Choir Tour

May 19, 2008 at 6:17 am (Uncategorized)

God has blown me away. Again.  Blessings never stopped pouring out for the entirety of the twelve days of choir tour.  I had no idea that we were going to be doing such awesome things.  But more than the things we did, I was awestruck by our surroundings.  The earth truly does proclaim the glory of God!  God’s imagination and the beauty He created surpasses my understanding.  Twisted, massive tree trunks covered in damp moss, clouds shrouding the mystery below that suddenly pull back to reveal acidic lakes and craters as sulfuric wind blows in my face.  A hummingbird, unusually purple, darting in front of me, the endless canopy of trees I see as I soar along the zipline- it all just takes my breath away.  

The density of the forest especially struck me.  As I watched mile after mile of thick forest go by, I got a mental picture of what it would be like to be in the woods without a trail there for me to follow- branches hitting my face, not knowing which way is up, hot and sweaty, frustrated at my slow progress.  An image of the stressful, frustrating times of life when it feels like I’m going nowhere, getting stuck, and everything’s hitting me in the face.  Everything is a tangled mess around me.  No beauty, no order- I can only see 10 feet in front of me, and there’s nothing but the same ahead.  But God tells me to climb a tree- ok work with me here- and get away from my surroundings, set my mind of something else, but it doesn’t make sense to me why he would want me to do that.  I finally get to the top of the tree, and the view is breathtaking.  Stunning greens and rolling hills greet my eyes.  Now I see….the beauty, the whole picture- it makes sense.  A vast forest unfolds before me, no longer the tangled frustrating web.  THIS is God’s reality, beauty, majesty, everything flowing together to create a masterpiece.  And so it is with my life.  I can’t always be at the top of the tree where the tapestry that God is weaving with my life is clear and beautiful.  Sometimes I just have to trust that he knows the view from above and will help me through the thick, dense mess below.  Thank you for your sovereignty, Lord. You are stunning.

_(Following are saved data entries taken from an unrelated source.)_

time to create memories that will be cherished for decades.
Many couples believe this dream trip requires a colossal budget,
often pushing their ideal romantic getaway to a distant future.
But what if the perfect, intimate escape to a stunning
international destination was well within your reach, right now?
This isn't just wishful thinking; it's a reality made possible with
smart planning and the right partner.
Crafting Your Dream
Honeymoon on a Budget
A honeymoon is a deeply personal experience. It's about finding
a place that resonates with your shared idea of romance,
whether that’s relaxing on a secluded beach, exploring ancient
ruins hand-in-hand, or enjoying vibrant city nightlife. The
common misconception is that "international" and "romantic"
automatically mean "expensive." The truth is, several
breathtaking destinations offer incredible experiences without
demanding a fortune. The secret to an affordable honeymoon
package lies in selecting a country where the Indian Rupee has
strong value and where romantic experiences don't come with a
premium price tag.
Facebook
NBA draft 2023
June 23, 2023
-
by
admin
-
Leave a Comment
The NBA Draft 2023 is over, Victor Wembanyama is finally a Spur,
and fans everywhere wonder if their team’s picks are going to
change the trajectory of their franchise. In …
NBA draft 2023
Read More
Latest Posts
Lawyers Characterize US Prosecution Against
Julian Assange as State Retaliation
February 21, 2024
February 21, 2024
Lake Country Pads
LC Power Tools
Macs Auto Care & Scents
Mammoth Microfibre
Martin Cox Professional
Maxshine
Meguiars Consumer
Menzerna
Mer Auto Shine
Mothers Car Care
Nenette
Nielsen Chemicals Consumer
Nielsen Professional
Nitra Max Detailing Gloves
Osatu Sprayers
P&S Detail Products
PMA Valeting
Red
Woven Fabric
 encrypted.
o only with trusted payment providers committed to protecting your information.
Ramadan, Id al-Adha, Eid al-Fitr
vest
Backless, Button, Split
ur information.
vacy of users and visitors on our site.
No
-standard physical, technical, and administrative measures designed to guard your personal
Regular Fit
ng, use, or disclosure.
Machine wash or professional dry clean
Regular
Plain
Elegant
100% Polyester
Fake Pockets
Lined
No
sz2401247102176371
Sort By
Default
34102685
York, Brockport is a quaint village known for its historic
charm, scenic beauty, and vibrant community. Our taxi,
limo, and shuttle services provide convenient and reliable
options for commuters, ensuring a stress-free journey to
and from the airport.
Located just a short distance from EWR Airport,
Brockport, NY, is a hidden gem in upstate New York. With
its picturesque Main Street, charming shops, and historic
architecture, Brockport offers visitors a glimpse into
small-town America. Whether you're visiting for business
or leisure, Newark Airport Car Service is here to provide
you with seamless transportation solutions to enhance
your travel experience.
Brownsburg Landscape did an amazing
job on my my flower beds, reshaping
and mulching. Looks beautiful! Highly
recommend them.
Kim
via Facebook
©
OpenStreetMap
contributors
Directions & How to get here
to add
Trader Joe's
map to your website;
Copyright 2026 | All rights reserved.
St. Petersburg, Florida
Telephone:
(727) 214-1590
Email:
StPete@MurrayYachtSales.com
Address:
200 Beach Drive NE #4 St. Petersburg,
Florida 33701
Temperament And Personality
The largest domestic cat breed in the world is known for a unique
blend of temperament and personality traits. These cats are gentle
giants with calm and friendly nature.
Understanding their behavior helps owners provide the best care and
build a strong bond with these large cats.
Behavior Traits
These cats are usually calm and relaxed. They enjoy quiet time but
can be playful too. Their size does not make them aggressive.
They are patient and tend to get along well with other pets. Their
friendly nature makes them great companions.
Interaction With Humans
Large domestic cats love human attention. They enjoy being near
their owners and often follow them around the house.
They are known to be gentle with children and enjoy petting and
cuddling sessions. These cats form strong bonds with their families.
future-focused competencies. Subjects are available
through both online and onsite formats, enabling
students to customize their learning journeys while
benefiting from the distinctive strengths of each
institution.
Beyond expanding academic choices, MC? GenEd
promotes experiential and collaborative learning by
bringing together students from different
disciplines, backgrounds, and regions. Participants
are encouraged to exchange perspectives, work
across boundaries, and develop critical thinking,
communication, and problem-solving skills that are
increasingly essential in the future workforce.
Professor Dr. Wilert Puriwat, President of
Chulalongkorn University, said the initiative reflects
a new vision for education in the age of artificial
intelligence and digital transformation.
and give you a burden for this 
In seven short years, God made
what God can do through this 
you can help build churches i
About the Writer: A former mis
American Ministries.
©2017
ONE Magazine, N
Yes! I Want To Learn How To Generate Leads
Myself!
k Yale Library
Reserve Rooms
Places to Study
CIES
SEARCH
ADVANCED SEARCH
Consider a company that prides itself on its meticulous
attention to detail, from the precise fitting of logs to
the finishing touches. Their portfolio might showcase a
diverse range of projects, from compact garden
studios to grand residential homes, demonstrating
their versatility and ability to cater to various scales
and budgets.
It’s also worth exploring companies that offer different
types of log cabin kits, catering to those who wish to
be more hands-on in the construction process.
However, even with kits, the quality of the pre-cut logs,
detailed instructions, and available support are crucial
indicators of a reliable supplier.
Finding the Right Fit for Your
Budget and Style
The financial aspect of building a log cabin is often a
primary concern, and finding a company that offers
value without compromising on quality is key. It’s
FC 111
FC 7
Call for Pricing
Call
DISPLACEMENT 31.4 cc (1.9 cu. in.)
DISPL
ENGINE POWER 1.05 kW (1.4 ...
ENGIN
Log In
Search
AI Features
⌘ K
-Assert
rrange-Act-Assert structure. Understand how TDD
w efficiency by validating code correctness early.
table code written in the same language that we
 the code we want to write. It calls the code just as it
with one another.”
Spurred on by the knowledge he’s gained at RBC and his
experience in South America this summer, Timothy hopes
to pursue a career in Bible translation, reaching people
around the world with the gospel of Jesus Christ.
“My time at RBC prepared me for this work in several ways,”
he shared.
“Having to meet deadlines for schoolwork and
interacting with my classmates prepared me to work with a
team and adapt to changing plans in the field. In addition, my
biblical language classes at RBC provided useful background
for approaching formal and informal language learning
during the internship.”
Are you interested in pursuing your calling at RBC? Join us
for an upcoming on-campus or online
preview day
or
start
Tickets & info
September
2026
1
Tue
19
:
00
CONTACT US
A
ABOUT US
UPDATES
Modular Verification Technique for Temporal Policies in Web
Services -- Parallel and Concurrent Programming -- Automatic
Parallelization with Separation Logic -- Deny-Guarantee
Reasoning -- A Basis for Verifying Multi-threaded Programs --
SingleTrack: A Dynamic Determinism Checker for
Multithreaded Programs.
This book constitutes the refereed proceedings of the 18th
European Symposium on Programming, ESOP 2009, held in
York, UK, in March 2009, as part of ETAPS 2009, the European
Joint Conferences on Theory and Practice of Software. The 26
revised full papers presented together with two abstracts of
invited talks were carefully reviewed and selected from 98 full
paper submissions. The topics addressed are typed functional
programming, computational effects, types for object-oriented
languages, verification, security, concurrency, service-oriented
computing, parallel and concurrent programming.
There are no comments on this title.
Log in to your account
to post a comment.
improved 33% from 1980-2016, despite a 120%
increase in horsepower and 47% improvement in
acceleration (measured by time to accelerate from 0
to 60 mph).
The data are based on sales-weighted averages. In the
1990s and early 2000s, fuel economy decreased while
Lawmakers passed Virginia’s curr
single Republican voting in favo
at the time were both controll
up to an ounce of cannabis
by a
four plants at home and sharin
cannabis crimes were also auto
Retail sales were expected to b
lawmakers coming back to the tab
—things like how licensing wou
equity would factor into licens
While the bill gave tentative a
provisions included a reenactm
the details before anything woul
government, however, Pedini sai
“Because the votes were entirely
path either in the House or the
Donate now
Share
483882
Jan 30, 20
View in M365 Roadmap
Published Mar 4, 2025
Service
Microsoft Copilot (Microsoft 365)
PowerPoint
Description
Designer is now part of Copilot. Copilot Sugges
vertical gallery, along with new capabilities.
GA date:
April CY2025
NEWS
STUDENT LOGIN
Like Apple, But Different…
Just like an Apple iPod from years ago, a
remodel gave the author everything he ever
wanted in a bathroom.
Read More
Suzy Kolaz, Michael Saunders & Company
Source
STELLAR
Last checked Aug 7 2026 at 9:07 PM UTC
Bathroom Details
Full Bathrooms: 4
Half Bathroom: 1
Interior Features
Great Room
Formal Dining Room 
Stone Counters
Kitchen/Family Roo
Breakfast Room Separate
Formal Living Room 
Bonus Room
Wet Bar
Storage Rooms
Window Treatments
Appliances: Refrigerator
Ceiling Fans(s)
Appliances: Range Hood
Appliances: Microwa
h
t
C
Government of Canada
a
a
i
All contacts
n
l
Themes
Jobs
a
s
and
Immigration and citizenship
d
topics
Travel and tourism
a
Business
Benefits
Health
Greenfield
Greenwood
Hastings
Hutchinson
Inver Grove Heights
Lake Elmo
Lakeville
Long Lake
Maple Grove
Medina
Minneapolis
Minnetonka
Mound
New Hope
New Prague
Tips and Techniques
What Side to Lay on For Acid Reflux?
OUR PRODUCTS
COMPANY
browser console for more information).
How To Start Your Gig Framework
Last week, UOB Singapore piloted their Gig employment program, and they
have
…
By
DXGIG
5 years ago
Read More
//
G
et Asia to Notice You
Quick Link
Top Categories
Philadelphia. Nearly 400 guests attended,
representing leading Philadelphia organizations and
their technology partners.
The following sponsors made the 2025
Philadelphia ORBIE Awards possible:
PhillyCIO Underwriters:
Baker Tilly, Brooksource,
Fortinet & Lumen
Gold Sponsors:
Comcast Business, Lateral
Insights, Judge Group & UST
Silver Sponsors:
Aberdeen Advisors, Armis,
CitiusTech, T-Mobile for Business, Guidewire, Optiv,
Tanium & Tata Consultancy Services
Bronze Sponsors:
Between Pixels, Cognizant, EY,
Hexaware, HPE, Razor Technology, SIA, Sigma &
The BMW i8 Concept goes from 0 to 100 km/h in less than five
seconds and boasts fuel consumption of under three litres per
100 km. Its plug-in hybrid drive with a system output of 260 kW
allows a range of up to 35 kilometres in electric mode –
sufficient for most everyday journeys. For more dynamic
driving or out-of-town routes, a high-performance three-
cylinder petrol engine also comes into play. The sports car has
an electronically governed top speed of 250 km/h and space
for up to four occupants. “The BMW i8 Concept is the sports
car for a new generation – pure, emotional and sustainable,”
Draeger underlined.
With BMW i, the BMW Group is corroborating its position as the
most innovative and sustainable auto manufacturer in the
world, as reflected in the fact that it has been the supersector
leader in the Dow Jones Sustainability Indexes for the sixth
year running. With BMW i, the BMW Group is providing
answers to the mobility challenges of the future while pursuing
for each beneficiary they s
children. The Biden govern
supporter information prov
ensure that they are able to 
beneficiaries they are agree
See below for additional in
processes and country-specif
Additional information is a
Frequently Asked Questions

For some reason, I was not expecting to enjoy this trip as much as I did.  One of the most unexpected blessings was getting to know the people I was with and realizing what treasures they all are!  This year I didn’t bond with choir people very well because I had to leave 20 minutes early for a lot of rehearsals and, quite frankly, just didn’t put in a lot of effort to get to know people!  But it was so refreshing to be able to spend quality time with so many wonderful people without worrying about anything and simply having a great time together! 

Since we were guided by a tour company, we only saw the face of Costa Rica and Guatemala that tourists see.  I feel like we didn’t see the real living, breathing Costa Rica of the common man.  Not that I expected to see that, because the purpose of our visit was not the same as other trips to foreign countries I have participated in.  But I am curious to know what life is really like for people who live there.  I really want to go back and live there for more than a few weeks, and not as a tourist.  This trip has inspired me to want to keep up with my Spanish.  The desire in me to live somewhere outside the U.S. for a prolonged period of time was further cemented during the past two weeks.  Not that I don’t like the U.S., but I want to understand a non-American mindset and be a minority where I live.  I think this would be such a great opportunity for me to learn so much from the people I interact with.  I love experiencing other cultures, other paradigms, other ways of living life.  It’s fascinating to me.  I still have more to process from this trip, I’m sure, but for now this will suffice. Tata!